Highly efficient matrix transpose in Mojo 🔥

In this blogpost I will step by step show you how to implement a highly efficient transpose kernel for the Hopper architecture using Mojo. The best kernel archives a bandwidth of 2775.49 GB/s, i.e. 84.1056%. The optimisations are the same that I applied to archive a bandwidth of 2771.35 GB/s using pure CUDA on the same H100 that I use here. That shows that Mojo can archive CUDA like performance on exactly the same task. You may compare the kernels with the previous kernels I wrote and read my other blogpost as well where I explain the concepts in detail. Here I will only briefly review them and instead focus on the implementation details. For readers without knowledge how to use TMA in Mojo I refer you to my previous blogpost on this topic.

Naive approach

Before calling the kernel we need to initialise two TMA descriptors, this concept is similar to cuTensorMapEncodeTiled we can use in CUDA.

var descriptor = create_tma_descriptor[DType.float32, 2](
	gmem_dev,
	(GMEM_HEIGHT, GMEM_WIDTH),
	(GMEM_WIDTH, 1),
	(SMEM_HEIGHT, SMEM_WIDTH),
)
var descriptor_tr = create_tma_descriptor[DType.float32, 2](
	gmem_tr_dev,
	(GMEM_WIDTH, GMEM_HEIGHT),
	(GMEM_HEIGHT, 1),
	(SMEM_WIDTH, SMEM_HEIGHT),
)

We have two descriptors. Both in row major format, the one the transpose of the other. The corresponding smems in relation of transpose as well. As a quick reminder he is the algorithm we are going to implement. We take a tile, perform transpose inside the tile and put it at the opposite position in the matrix, i.e. at the transposed position

![[Screenshot 2025-06-06 at 19.07.36.png]]

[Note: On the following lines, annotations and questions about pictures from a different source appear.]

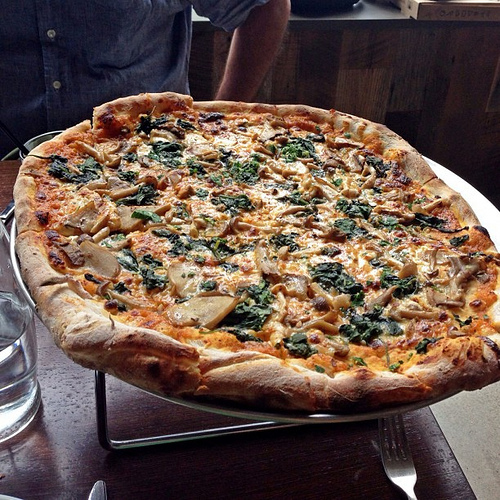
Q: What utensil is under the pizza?
A: A fork.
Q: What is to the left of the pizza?
A: A half full glass of water.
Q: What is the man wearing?
A: A blue shirt.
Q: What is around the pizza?
A: A dry pizza crust.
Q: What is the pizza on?
A: A dark wood table.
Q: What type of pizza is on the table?
A: An uncut vegetable pizza.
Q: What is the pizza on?
A: A metal pizza stand.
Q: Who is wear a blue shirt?
A: The man sitting at the table.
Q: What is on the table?
A: A large round pizza.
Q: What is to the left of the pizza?
A: A glass with water?.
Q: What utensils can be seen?
A: Knife and fork.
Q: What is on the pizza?
A: Cheese, sauce, spinach and mushrooms.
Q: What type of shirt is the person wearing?
A: Blue denim.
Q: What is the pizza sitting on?
A: A metal tray.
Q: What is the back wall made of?
A: Brown wood.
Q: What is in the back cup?
A: A black straw.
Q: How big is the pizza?
A: Very big.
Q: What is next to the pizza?
A: Glass.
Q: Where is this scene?
A: Restaurant.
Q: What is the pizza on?
A: Stand.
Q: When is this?
A: Daytime.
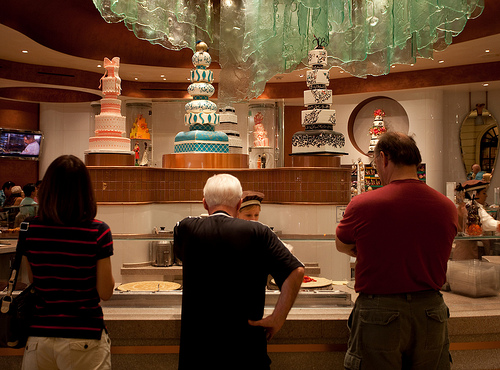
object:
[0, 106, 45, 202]
wall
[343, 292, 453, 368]
pants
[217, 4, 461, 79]
glass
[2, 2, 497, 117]
ceiling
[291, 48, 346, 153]
cake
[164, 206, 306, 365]
t-shirt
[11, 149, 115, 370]
woman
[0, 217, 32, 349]
purse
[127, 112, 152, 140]
doll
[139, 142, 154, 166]
doll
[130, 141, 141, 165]
doll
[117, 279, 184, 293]
desserts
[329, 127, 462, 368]
male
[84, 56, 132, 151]
cake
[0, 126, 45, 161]
television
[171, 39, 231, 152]
cake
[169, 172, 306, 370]
man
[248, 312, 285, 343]
hand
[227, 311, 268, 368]
hip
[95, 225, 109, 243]
stripe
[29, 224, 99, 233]
stripe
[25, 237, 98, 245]
stripe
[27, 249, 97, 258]
stripe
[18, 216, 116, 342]
shirt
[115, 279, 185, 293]
platter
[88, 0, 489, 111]
decor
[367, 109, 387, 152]
cake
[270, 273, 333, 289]
plates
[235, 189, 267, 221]
person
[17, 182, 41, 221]
person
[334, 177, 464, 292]
shirt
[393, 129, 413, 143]
bald spot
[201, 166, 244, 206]
hair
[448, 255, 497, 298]
plate stack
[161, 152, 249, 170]
top shelf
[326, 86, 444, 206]
wall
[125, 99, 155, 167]
case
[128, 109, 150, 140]
cake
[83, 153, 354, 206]
display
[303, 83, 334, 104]
design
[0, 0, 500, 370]
bakery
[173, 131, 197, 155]
blue trim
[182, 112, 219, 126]
purple decorations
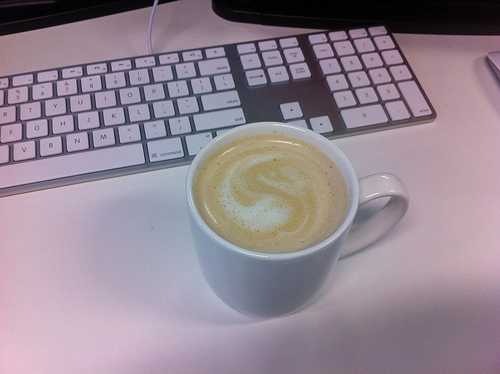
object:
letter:
[45, 139, 55, 150]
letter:
[57, 119, 67, 129]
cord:
[145, 0, 159, 55]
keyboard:
[0, 24, 436, 199]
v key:
[10, 139, 35, 163]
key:
[331, 88, 359, 109]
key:
[5, 84, 31, 105]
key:
[29, 80, 55, 102]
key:
[55, 77, 78, 96]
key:
[127, 67, 151, 88]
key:
[150, 66, 173, 83]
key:
[173, 62, 198, 81]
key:
[242, 67, 267, 86]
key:
[288, 61, 311, 81]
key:
[345, 71, 372, 90]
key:
[79, 73, 104, 94]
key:
[104, 71, 127, 90]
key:
[194, 57, 231, 78]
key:
[198, 89, 243, 112]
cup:
[183, 119, 410, 320]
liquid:
[194, 129, 350, 253]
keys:
[0, 141, 146, 192]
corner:
[482, 51, 487, 66]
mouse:
[483, 52, 499, 77]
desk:
[0, 0, 499, 373]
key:
[6, 71, 36, 88]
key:
[34, 69, 60, 83]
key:
[61, 65, 82, 80]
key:
[86, 59, 109, 76]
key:
[110, 57, 134, 73]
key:
[155, 53, 180, 65]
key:
[181, 49, 206, 65]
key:
[202, 45, 227, 59]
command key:
[143, 135, 186, 166]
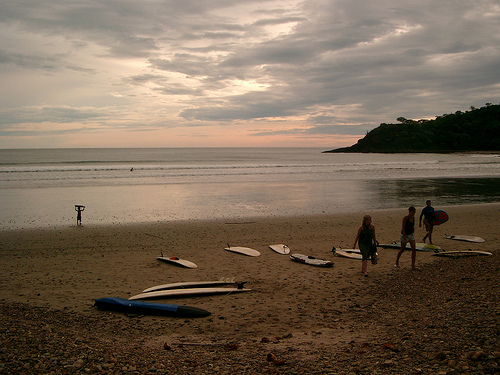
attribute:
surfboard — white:
[140, 236, 206, 274]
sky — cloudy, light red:
[1, 1, 490, 147]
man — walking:
[350, 215, 381, 277]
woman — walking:
[395, 205, 419, 270]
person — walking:
[414, 192, 439, 241]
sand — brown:
[0, 204, 500, 373]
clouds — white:
[172, 48, 297, 109]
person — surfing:
[128, 163, 132, 175]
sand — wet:
[2, 187, 483, 359]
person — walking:
[354, 210, 386, 278]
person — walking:
[388, 196, 425, 263]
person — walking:
[416, 190, 441, 250]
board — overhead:
[69, 199, 89, 210]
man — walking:
[419, 197, 445, 250]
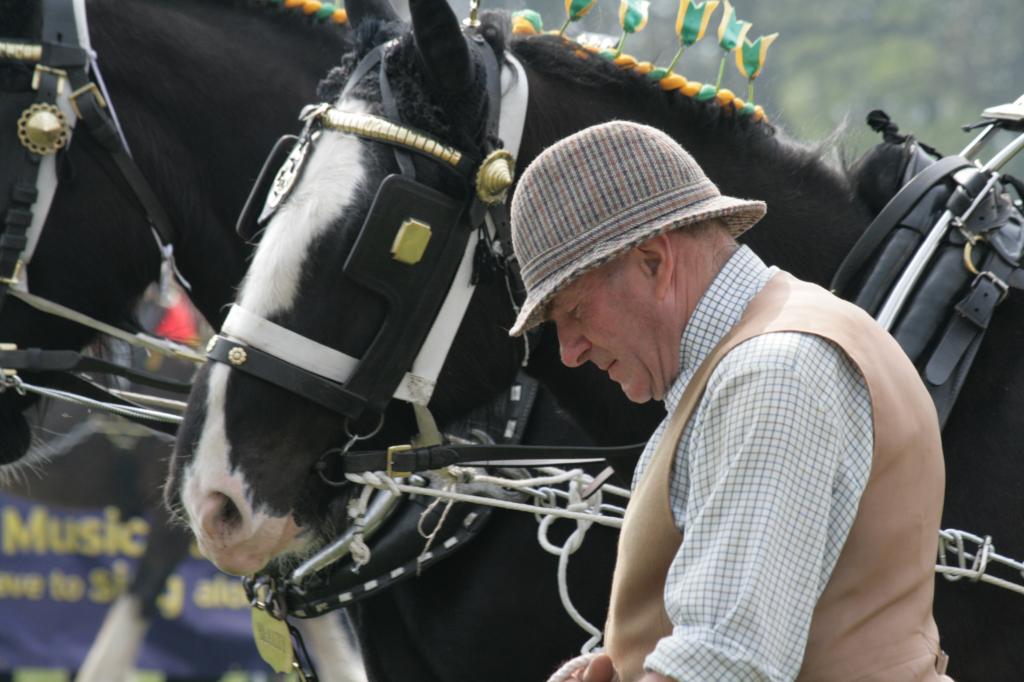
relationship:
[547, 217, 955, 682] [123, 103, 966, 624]
man are enjoying outdoors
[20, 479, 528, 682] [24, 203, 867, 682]
people are enjoying outdoors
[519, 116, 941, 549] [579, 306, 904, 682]
person standing up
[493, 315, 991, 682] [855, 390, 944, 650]
man in a checkered shirt and brown vest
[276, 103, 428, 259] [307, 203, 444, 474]
horse with a bridle and eye covers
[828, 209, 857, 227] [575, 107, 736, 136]
green and yellow braided horses mane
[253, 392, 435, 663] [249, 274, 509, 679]
mouth bit of horse bridle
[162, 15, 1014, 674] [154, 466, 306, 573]
horse has muzzle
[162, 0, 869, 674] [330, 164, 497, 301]
horse wears blinders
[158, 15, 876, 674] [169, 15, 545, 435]
horse wears harness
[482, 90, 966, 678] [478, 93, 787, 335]
man wears hat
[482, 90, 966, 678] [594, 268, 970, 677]
man wears vest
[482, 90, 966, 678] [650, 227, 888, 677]
man wears shirt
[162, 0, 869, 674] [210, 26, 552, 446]
horse has harness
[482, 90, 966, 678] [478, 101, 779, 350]
man wears hat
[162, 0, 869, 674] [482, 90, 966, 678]
horse next man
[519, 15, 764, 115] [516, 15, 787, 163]
ribon on mane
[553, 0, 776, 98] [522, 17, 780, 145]
flags sticking out of ribbon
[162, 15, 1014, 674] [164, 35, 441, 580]
horse has face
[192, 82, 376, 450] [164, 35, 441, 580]
mark on face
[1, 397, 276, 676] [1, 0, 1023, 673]
banner behind horses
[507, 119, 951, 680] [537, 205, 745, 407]
man has head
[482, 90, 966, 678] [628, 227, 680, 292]
man has ear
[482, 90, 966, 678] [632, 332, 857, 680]
man has arm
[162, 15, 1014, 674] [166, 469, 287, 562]
horse has nose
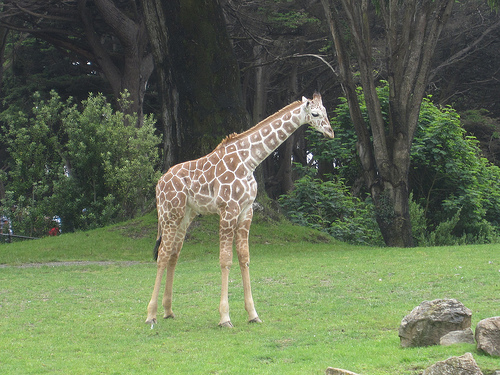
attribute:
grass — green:
[0, 202, 498, 374]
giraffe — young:
[145, 88, 334, 329]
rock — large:
[399, 297, 473, 350]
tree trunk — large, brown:
[349, 103, 418, 245]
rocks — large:
[401, 295, 498, 373]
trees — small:
[255, 0, 498, 245]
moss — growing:
[175, 3, 243, 218]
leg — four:
[238, 224, 265, 323]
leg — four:
[215, 210, 237, 331]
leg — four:
[142, 225, 168, 338]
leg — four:
[165, 247, 187, 319]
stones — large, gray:
[380, 290, 498, 373]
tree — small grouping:
[1, 1, 157, 122]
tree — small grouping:
[1, 82, 166, 245]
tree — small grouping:
[2, 3, 107, 102]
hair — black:
[148, 238, 161, 258]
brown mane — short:
[212, 129, 237, 146]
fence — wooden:
[0, 220, 40, 247]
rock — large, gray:
[395, 295, 474, 347]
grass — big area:
[26, 237, 492, 374]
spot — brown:
[256, 121, 275, 138]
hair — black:
[153, 240, 160, 258]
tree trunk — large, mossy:
[160, 2, 274, 219]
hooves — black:
[218, 320, 261, 327]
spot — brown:
[207, 160, 247, 193]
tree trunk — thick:
[143, 1, 254, 218]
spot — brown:
[169, 194, 183, 208]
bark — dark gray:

Below is the code that archives that.

@__llvm_arg_metadata(descriptor, `nvvm.grid_constant`)
@__llvm_arg_metadata(descriptor_tr, `nvvm.grid_constant`)
fn transpose_kernel_naive[
    block_size: Int
](descriptor: TMADescriptor, descriptor_tr: TMADescriptor):
    var shmem = stack_allocation[
        block_size * block_size,
        DType.float32,
        alignment=1024,
        address_space = _GPUAddressSpace.SHARED,
    ]()
    var shmem_tr = stack_allocation[
        block_size * block_size,
        DType.float32,
        alignment=1024,
        address_space = _GPUAddressSpace.SHARED,
    ]()
    var mbar = stack_allocation[
        1, Int64, address_space = _GPUAddressSpace.SHARED
    ]()
    var descriptor_ptr = UnsafePointer(to=descriptor).bitcast[NoneType]()
    var descriptor_tr_ptr = UnsafePointer(to=descriptor_tr).bitcast[NoneType]()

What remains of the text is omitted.